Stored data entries
• • • • • • •
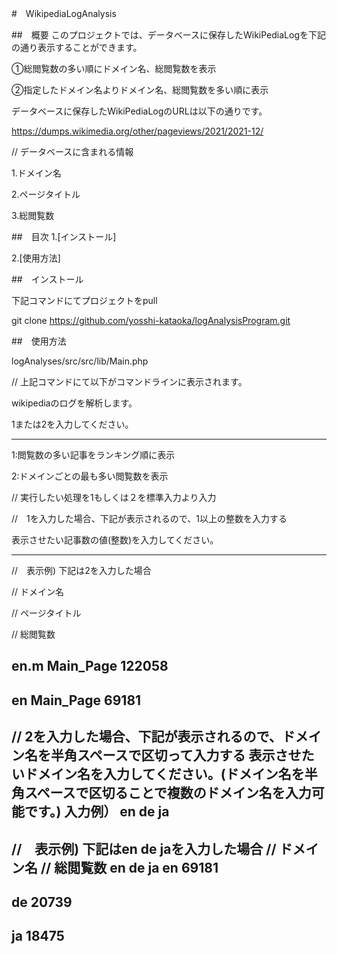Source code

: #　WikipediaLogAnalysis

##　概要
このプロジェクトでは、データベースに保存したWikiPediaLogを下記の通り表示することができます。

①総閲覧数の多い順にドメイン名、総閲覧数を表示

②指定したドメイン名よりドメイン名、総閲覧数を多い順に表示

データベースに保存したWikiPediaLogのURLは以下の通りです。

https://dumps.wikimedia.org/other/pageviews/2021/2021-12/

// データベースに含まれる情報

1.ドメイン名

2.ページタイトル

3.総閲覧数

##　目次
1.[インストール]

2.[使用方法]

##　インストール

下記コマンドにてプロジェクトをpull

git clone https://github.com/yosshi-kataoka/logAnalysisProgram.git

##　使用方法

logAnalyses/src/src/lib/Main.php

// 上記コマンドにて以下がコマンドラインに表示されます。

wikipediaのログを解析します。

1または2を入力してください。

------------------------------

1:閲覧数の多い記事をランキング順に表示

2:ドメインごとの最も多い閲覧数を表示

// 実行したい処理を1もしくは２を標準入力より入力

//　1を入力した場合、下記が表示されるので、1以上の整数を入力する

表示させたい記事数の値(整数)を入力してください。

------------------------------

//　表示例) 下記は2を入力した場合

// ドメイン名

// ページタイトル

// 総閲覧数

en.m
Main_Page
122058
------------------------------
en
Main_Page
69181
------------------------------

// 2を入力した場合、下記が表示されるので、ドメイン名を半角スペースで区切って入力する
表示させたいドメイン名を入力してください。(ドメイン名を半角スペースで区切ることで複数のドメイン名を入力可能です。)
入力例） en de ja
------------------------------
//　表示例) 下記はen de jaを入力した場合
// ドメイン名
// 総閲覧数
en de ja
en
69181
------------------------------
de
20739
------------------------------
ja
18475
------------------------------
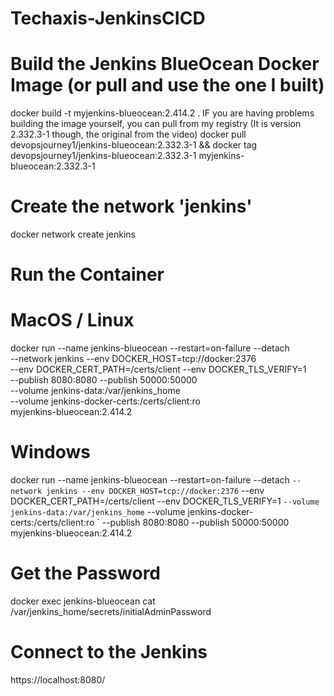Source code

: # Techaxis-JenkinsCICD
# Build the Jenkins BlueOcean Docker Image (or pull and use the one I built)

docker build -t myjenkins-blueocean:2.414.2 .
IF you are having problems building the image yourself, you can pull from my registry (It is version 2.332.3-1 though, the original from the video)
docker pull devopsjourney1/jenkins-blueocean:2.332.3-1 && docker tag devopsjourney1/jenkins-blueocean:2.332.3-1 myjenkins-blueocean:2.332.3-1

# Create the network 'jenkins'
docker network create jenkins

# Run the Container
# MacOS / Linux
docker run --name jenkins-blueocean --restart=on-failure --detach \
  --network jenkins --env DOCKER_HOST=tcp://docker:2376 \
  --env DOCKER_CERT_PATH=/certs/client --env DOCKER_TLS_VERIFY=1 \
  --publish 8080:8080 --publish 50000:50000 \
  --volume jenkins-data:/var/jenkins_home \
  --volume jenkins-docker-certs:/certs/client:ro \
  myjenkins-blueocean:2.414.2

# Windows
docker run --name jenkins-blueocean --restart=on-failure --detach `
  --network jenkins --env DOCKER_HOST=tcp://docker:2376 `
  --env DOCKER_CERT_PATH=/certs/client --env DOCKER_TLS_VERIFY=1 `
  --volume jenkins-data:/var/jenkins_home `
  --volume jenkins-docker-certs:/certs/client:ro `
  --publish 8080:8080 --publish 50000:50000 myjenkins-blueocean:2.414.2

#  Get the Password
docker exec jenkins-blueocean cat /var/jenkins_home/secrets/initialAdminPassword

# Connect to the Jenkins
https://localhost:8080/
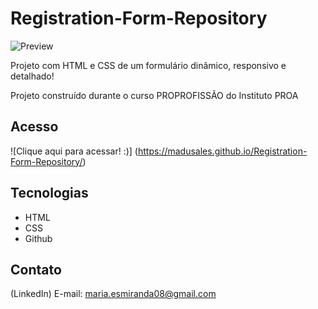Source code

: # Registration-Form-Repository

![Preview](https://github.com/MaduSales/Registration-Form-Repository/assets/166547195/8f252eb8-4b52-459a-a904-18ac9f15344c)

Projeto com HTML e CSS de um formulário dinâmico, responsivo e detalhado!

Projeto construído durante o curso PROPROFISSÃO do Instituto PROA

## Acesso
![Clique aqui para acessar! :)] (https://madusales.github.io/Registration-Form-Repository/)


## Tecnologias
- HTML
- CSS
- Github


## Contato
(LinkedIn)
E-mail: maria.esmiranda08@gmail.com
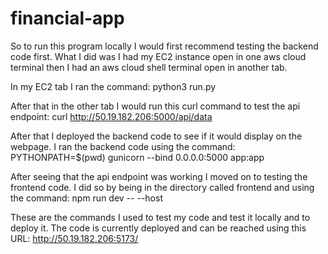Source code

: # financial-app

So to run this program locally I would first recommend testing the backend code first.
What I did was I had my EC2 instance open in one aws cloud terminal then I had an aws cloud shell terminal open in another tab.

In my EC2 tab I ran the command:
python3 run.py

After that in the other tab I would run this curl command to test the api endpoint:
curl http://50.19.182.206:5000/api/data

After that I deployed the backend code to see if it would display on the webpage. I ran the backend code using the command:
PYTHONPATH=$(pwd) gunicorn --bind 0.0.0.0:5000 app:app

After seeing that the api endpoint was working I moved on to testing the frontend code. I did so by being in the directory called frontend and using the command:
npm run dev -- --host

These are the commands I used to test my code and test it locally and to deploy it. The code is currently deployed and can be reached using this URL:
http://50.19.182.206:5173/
• • • • • • •
TASK DESCRIPTION: Count the lines of the material that contain the word "locally", and give only that number.

TASK RESULT: 2